Col asked for our thoughts.
Get the word out.
You left 2 likes. I will assume that is an answer in the double affirmative for Col's Filter idea?
I like it.
Voting the Chicago way!
Malone : What are you prepared to do?
Ness : Anything within IMDb Rules.
Malone : And *then* what are you prepared to do? If you open the can on these worms you must be prepared to go all the way. Because they're not gonna give up the fight, until one of you is right.
Ness : I want to get my idea implemented. I don't know how to do it.
You wanna know how to get your idea approved.
They put up a post, you vote for it. Someone sends a negative reply, you send kind word of praise back. *That's* the *IMDb* way!
And that's how you get your point across. Now do you want to do that? Are you
ready to do that? I'm offering you a deal. Do you want this deal?
Rewritten from "The Untouchables"
More sort order filters in general would be useful, though, since the reviews are more difficult to navigate through now--not just for reviews under titles but also for looking through the reviews by a particular member, which is practically impossible now without alphabetical or yearly page separations or even filters.
IMDb is probably seeing an increase in reviews because of Netflix
Anyone who has seen Netflix's reviews knows it suffered from the same problems we have here.
The days of posting and reading user reviews on Netflix are now firmly in the past. That’s right: As of Friday, the streaming giant has removed all customer reviews of TV shows, movies, and other programming from its website. So, unless you saved it, your erudite review of Stranger Things’ second season has been lost in the ether.
Now, Netflix didn’t just do this out of the blue. The company gave users the heads-up in July that it would be removing this feature. It stopped allowing users to post new reviews as of July 30. And earlier this year, Netflix did away with its star rating function and replaced it with the simpler “thumbs up/thumbs down” feature in April.
Why did Netflix do this? Well, a spokesperson from Netflix attributed the move to “declining usage.” Makes sense. In fact, not only does the thumbs-based ratings system provide users with more accurate recommendations, but Netflix is seeing a 200 percent increase in user engagement with the thumbs system.
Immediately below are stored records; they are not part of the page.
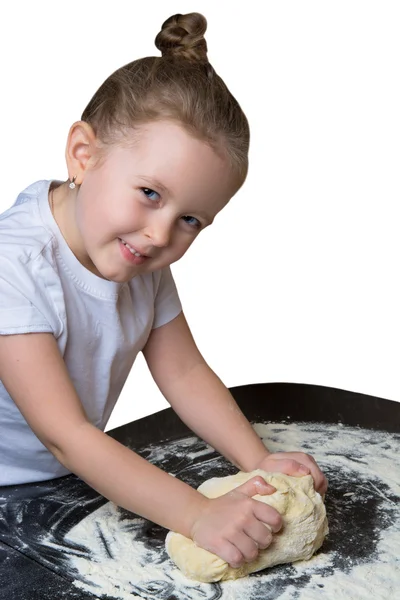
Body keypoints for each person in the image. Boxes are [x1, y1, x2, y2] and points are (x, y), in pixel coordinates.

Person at [0, 12, 327, 569]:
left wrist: (258, 461)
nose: (160, 235)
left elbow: (183, 373)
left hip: (50, 480)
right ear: (84, 154)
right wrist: (198, 514)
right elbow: (67, 436)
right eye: (150, 192)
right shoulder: (15, 268)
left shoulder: (137, 256)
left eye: (191, 221)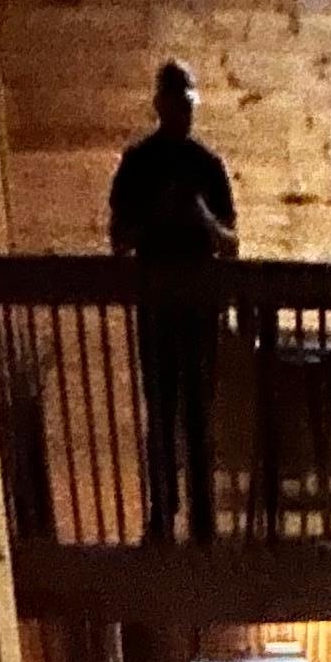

So, from now on, if you must post your thoughts on the latest movie or show you just watched on Netflix, you can do so on social media like Facebook or Twitter (your chances of them getting read are higher there than they ever were on Netflix, anyway). You can also let us know what you think of this new development from Netflix in the comments below.
It used to be that people provided fairly intelligent film reviews on IMDB. But recently I am seeing two-sentence reviews or even less. They are riddled with spelling/grammar errors. They contain no concrete information about the film in question. Most of them say exactly the same thing: "It was boring. I wasted 90 minutes of my life. I fell asleep. I walked out." All of those sentiments may be true, but they do not comprise a review and why IMDB allows them to clutter up space and detract from the few really witty, well written reviews, I do not understand. So, since IMDB clearly states: "We are happy to answer your questions, reply to your problems and listen to your ideas." -- I'd like to know what's going on. Honestly, just look at some recent reviews. They are horrific. There should be some standards. I thought a minimum of ten sentences was required? But then people would do stupid things like copy the same sentence 10 times.
If IMDB is supposed to be the main site where people come to learn about whether films have value for them or not, at present, "user reviews" is a giant fail.